Dataset items:
* * * * * * *

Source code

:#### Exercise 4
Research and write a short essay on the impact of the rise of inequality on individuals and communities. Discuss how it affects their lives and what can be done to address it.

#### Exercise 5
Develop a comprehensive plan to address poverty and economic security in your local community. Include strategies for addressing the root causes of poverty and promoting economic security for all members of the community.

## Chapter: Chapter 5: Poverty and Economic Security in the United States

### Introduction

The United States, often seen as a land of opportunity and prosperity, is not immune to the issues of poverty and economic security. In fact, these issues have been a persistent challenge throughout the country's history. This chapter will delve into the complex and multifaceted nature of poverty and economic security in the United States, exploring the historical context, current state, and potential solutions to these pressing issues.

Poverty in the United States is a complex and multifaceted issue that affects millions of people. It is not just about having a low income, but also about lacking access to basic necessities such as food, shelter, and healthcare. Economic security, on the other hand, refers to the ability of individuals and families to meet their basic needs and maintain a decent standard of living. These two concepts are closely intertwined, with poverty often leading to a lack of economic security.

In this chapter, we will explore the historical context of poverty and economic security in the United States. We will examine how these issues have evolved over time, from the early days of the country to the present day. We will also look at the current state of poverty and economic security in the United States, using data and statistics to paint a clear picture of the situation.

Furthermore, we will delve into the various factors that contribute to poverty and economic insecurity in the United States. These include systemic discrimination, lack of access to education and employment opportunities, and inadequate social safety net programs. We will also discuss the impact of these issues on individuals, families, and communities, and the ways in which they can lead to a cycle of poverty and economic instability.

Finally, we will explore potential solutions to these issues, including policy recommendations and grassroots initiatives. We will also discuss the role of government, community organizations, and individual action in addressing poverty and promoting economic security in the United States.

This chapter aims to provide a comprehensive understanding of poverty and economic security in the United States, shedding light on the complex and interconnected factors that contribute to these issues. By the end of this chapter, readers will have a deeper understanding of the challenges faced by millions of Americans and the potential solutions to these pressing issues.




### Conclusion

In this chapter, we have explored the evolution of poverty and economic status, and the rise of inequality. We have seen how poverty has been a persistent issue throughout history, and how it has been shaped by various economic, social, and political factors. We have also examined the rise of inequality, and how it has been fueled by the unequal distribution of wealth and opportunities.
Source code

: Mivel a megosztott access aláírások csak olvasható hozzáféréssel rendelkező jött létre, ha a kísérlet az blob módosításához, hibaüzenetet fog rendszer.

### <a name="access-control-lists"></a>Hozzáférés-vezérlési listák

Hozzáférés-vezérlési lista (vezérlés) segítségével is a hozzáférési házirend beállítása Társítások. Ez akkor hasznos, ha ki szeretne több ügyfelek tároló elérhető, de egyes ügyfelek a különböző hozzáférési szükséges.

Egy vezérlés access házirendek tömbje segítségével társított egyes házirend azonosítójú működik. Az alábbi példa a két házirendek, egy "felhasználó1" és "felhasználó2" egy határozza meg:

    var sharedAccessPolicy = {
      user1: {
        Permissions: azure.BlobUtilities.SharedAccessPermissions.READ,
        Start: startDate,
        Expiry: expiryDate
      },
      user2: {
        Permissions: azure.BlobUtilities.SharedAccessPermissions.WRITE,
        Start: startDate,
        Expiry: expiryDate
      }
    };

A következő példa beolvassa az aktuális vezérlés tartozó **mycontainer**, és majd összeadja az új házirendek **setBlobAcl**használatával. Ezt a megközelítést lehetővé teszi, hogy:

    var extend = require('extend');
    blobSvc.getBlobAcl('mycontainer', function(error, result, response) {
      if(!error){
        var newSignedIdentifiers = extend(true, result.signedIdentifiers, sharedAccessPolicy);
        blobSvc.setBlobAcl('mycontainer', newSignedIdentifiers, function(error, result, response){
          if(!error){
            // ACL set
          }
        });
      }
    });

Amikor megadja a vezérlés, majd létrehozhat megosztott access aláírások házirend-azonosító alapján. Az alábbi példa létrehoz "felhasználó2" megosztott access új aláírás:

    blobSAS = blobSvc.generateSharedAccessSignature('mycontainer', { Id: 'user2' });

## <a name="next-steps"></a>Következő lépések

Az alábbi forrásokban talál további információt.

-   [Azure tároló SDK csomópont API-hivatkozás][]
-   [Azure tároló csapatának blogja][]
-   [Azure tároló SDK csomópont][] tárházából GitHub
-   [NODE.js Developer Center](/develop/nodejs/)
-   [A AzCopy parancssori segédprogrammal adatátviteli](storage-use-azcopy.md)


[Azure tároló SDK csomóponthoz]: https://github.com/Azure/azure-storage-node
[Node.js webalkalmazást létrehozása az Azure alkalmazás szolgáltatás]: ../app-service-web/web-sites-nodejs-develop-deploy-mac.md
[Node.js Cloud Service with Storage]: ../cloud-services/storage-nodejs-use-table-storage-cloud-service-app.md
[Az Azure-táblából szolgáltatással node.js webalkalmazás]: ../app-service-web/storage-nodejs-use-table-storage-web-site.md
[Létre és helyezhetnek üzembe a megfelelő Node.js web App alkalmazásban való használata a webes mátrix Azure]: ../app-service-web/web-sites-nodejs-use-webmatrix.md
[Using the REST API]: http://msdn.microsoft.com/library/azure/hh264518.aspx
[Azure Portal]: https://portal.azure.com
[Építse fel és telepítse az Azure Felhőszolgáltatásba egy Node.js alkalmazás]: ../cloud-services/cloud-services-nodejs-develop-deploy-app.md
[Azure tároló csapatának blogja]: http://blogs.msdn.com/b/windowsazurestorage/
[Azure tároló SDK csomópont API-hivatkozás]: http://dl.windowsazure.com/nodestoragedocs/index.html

* * * * * * *

What this task involves.
Repeat all the records without altering a single word.

Task result.
Source code

:#### Exercise 4
Research and write a short essay on the impact of the rise of inequality on individuals and communities. Discuss how it affects their lives and what can be done to address it.

#### Exercise 5
Develop a comprehensive plan to address poverty and economic security in your local community. Include strategies for addressing the root causes of poverty and promoting economic security for all members of the community.

## Chapter: Chapter 5: Poverty and Economic Security in the United States

### Introduction

The United States, often seen as a land of opportunity and prosperity, is not immune to the issues of poverty and economic security. In fact, these issues have been a persistent challenge throughout the country's history. This chapter will delve into the complex and multifaceted nature of poverty and economic security in the United States, exploring the historical context, current state, and potential solutions to these pressing issues.

Poverty in the United States is a complex and multifaceted issue that affects millions of people. It is not just about having a low income, but also about lacking access to basic necessities such as food, shelter, and healthcare. Economic security, on the other hand, refers to the ability of individuals and families to meet their basic needs and maintain a decent standard of living. These two concepts are closely intertwined, with poverty often leading to a lack of economic security.

In this chapter, we will explore the historical context of poverty and economic security in the United States. We will examine how these issues have evolved over time, from the early days of the country to the present day. We will also look at the current state of poverty and economic security in the United States, using data and statistics to paint a clear picture of the situation.

Furthermore, we will delve into the various factors that contribute to poverty and economic insecurity in the United States. These include systemic discrimination, lack of access to education and employment opportunities, and inadequate social safety net programs. We will also discuss the impact of these issues on individuals, families, and communities, and the ways in which they can lead to a cycle of poverty and economic instability.

Finally, we will explore potential solutions to these issues, including policy recommendations and grassroots initiatives. We will also discuss the role of government, community organizations, and individual action in addressing poverty and promoting economic security in the United States.

This chapter aims to provide a comprehensive understanding of poverty and economic security in the United States, shedding light on the complex and interconnected factors that contribute to these issues. By the end of this chapter, readers will have a deeper understanding of the challenges faced by millions of Americans and the potential solutions to these pressing issues.




### Conclusion

In this chapter, we have explored the evolution of poverty and economic status, and the rise of inequality. We have seen how poverty has been a persistent issue throughout history, and how it has been shaped by various economic, social, and political factors. We have also examined the rise of inequality, and how it has been fueled by the unequal distribution of wealth and opportunities.
Source code

: Mivel a megosztott access aláírások csak olvasható hozzáféréssel rendelkező jött létre, ha a kísérlet az blob módosításához, hibaüzenetet fog rendszer.

### <a name="access-control-lists"></a>Hozzáférés-vezérlési listák

Hozzáférés-vezérlési lista (vezérlés) segítségével is a hozzáférési házirend beállítása Társítások. Ez akkor hasznos, ha ki szeretne több ügyfelek tároló elérhető, de egyes ügyfelek a különböző hozzáférési szükséges.

Egy vezérlés access házirendek tömbje segítségével társított egyes házirend azonosítójú működik. Az alábbi példa a két házirendek, egy "felhasználó1" és "felhasználó2" egy határozza meg:

    var sharedAccessPolicy = {
      user1: {
        Permissions: azure.BlobUtilities.SharedAccessPermissions.READ,
        Start: startDate,
        Expiry: expiryDate
      },
      user2: {
        Permissions: azure.BlobUtilities.SharedAccessPermissions.WRITE,
        Start: startDate,
        Expiry: expiryDate
      }
    };

A következő példa beolvassa az aktuális vezérlés tartozó **mycontainer**, és majd összeadja az új házirendek **setBlobAcl**használatával. Ezt a megközelítést lehetővé teszi, hogy:

    var extend = require('extend');
    blobSvc.getBlobAcl('mycontainer', function(error, result, response) {
      if(!error){
        var newSignedIdentifiers = extend(true, result.signedIdentifiers, sharedAccessPolicy);
        blobSvc.setBlobAcl('mycontainer', newSignedIdentifiers, function(error, result, response){
          if(!error){
            // ACL set
          }
        });
      }
    });

Amikor megadja a vezérlés, majd létrehozhat megosztott access aláírások házirend-azonosító alapján. Az alábbi példa létrehoz "felhasználó2" megosztott access új aláírás:

    blobSAS = blobSvc.generateSharedAccessSignature('mycontainer', { Id: 'user2' });

## <a name="next-steps"></a>Következő lépések

Az alábbi forrásokban talál további információt.

-   [Azure tároló SDK csomópont API-hivatkozás][]
-   [Azure tároló csapatának blogja][]
-   [Azure tároló SDK csomópont][] tárházából GitHub
-   [NODE.js Developer Center](/develop/nodejs/)
-   [A AzCopy parancssori segédprogrammal adatátviteli](storage-use-azcopy.md)


[Azure tároló SDK csomóponthoz]: https://github.com/Azure/azure-storage-node
[Node.js webalkalmazást létrehozása az Azure alkalmazás szolgáltatás]: ../app-service-web/web-sites-nodejs-develop-deploy-mac.md
[Node.js Cloud Service with Storage]: ../cloud-services/storage-nodejs-use-table-storage-cloud-service-app.md
[Az Azure-táblából szolgáltatással node.js webalkalmazás]: ../app-service-web/storage-nodejs-use-table-storage-web-site.md
[Létre és helyezhetnek üzembe a megfelelő Node.js web App alkalmazásban való használata a webes mátrix Azure]: ../app-service-web/web-sites-nodejs-use-webmatrix.md
[Using the REST API]: http://msdn.microsoft.com/library/azure/hh264518.aspx
[Azure Portal]: https://portal.azure.com
[Építse fel és telepítse az Azure Felhőszolgáltatásba egy Node.js alkalmazás]: ../cloud-services/cloud-services-nodejs-develop-deploy-app.md
[Azure tároló csapatának blogja]: http://blogs.msdn.com/b/windowsazurestorage/
[Azure tároló SDK csomópont API-hivatkozás]: http://dl.windowsazure.com/nodestoragedocs/index.html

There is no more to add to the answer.